Krux

March 28, 2026
Samsung Bets on Thermodynamic Chips to Cool AI's Energy Problem
Published: March 28, 2026 at 12:37 AM
Updated: March 28, 2026 at 12:37 AM
100-word summary
Normal Computing raised $50 million from Samsung Catalyst Fund to build chips that run on thermodynamic physics instead of traditional transistors. The startup already taped out its first chip in August and claims partnerships with more than half the world's top-ten semiconductor companies by revenue. Samsung's lead investment signals the industry is looking beyond incremental tweaks to traditional chip designs. Normal has now raised $85 million total to prove that rethinking computation at the physics level can slash AI's ballooning energy costs. If thermodynamic computing actually works at commercial scale, data centers might finally stop doubling their power budgets every 18 months.
What happened
Normal Computing raised $50 million from Samsung Catalyst Fund to build chips that run on thermodynamic physics instead of traditional transistors.
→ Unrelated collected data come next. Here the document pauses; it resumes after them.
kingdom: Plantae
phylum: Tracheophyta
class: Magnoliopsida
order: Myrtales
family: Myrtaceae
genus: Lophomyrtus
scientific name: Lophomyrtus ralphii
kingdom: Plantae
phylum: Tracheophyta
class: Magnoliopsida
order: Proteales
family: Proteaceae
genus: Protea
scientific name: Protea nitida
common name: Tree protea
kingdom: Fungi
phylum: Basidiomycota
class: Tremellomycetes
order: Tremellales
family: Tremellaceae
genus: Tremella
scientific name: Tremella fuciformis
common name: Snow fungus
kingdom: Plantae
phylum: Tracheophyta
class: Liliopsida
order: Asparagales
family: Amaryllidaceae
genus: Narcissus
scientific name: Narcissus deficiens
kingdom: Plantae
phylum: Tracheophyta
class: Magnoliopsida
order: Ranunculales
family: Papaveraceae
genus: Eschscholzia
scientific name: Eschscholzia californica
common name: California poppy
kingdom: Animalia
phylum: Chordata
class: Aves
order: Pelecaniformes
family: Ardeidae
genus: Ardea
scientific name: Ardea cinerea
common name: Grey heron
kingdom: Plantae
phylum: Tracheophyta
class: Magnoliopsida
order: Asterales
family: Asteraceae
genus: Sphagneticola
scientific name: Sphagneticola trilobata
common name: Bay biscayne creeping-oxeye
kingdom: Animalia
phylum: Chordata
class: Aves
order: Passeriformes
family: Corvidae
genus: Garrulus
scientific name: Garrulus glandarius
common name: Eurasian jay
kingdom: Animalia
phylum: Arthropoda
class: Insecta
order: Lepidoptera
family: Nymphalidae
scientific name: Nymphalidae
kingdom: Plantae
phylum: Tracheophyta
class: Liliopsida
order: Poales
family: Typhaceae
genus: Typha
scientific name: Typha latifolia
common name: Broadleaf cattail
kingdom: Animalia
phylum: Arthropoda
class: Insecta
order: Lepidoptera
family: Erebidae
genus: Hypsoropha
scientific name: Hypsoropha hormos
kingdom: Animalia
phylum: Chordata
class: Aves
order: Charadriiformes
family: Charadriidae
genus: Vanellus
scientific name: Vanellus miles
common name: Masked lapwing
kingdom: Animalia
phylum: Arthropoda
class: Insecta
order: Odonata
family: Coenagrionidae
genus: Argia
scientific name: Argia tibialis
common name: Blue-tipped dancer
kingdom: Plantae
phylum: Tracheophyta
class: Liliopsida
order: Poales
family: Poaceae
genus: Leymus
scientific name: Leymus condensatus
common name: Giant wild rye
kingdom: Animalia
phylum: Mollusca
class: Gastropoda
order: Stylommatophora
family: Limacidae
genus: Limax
The startup already taped out its first chip in August and claims partnerships with more than half the world's top-ten semiconductor companies by revenue. Samsung's lead investment signals the industry is looking beyond incremental tweaks to traditional chip designs. Normal has now raised $85 million total to prove that rethinking computation at the physics level can slash AI's ballooning energy costs.
Why it matters
If thermodynamic computing actually works at commercial scale, data centers might finally stop doubling their power budgets every 18 months.